I'm not sure whether you're just looking to pick a fight here BAS so, if you are, lemme know and I'll just get the popcorn and enjoy the show.
No, he's not picking a fight, just being BAS. We all know what he's like, he's made his mind up, made statements (or at least implied things), and can't possibly deviate from that first position - regardless of what anyone else says.
Sometimes I wonder if low cost hardware leads to some "strange" ways of providing back up services using complex software procedures and switching ( re-routing ) of data paths. This often adds to the complexity and introduces more potential for failure / error.
Yes, it does !
It can come down to - do you buy a high spec server with redundant PSUs, etc, etc, and backed up by a 4 hour on-site guarantee from the vendor. Or do you cobble together several lower spec machines, shared storage, all the overhead and complexity that goes with that, and rely on not too much hardware failing at once.
If you've never looked at what they do, Google is an interesting case of taking low cost to the extreme and providing reliability by other means (in their case, writing their own filesystem !). Their reasoning goes that if the MTBF of a single node is (say) 1000 days, then on average a single machine will break down once every three years. If you have 1000 machines ina cluster, then on average you can expect to lose one machine per day. If you have 20,000 machines in a cluster, then your losses will be an average of 20/day or nearly one/hour.
So their answer is to buy cheap, and write redundancy into the software. Their JFS breaks large datasets into chunks, and the controller ensures that there are at least three copies of any chunk, spread across three nodes in the cluster, and not all in the same rack. Thus you can take out any node, or even two nodes, and the data is still there. You can take out a whole rack and the data is still there - the software will automatically allocate another storage node to replicate the data to to bring the number of available copies up to three.
That's great for a big read-only dataset (such as the back end indexes used for serving up queries) - trying to do that with rear-write data then introduces the nightmare of ensuring write concurrency and consistency.
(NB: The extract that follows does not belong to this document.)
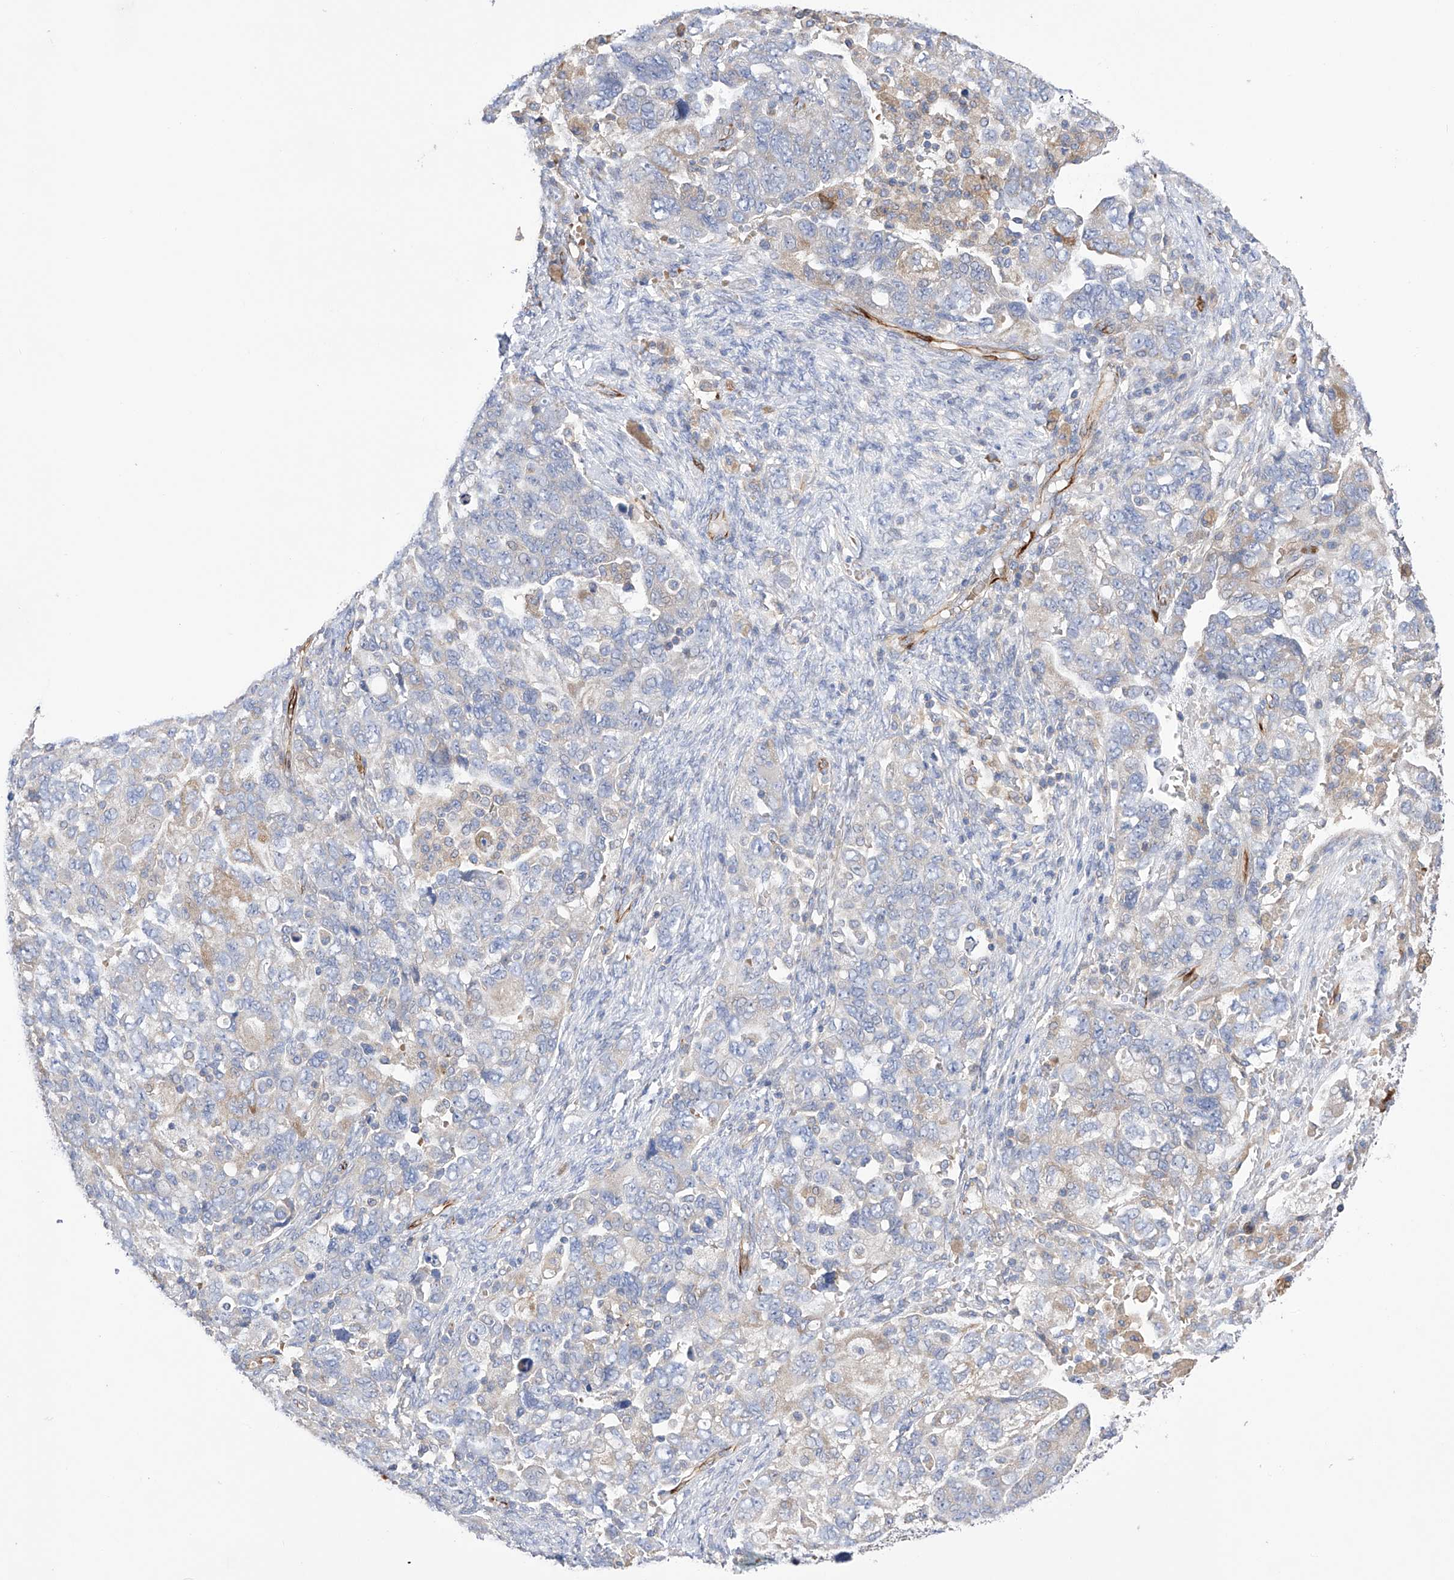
{"staining": {"intensity": "moderate", "quantity": "<25%", "location": "cytoplasmic/membranous"}, "tissue": "ovarian cancer", "cell_type": "Tumor cells", "image_type": "cancer", "snomed": [{"axis": "morphology", "description": "Carcinoma, NOS"}, {"axis": "morphology", "description": "Cystadenocarcinoma, serous, NOS"}, {"axis": "topography", "description": "Ovary"}], "caption": "Protein expression analysis of serous cystadenocarcinoma (ovarian) reveals moderate cytoplasmic/membranous expression in approximately <25% of tumor cells. (Brightfield microscopy of DAB IHC at high magnification).", "gene": "NFATC4", "patient": {"sex": "female", "age": 69}}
They also automate their config, so when a node is replaced, all the operator needs to do is tell the management system it's identity and it's role - then when the node comes online, the management system can serve it up the right image, it can self install, and go into service without further intervention.
All brilliant, if you've an operation of such a scale where the investment is worthwhile.
For a small business, your best bet is buy something reasonably reliable, and have a business continuity plan that will allow you to keep going during any outage. Well actually, the BC plan should drive what you put in, since the BC plan will tell you what your technical recovery time objective needs to be.
If your TRTO is "several days" then anything other than something you can repair and be running again in a day or two is overkill. On the other hand, if you end up with a TRTO of 3 hours, having something you can get going by next day isn't worth it - you'll be out of business.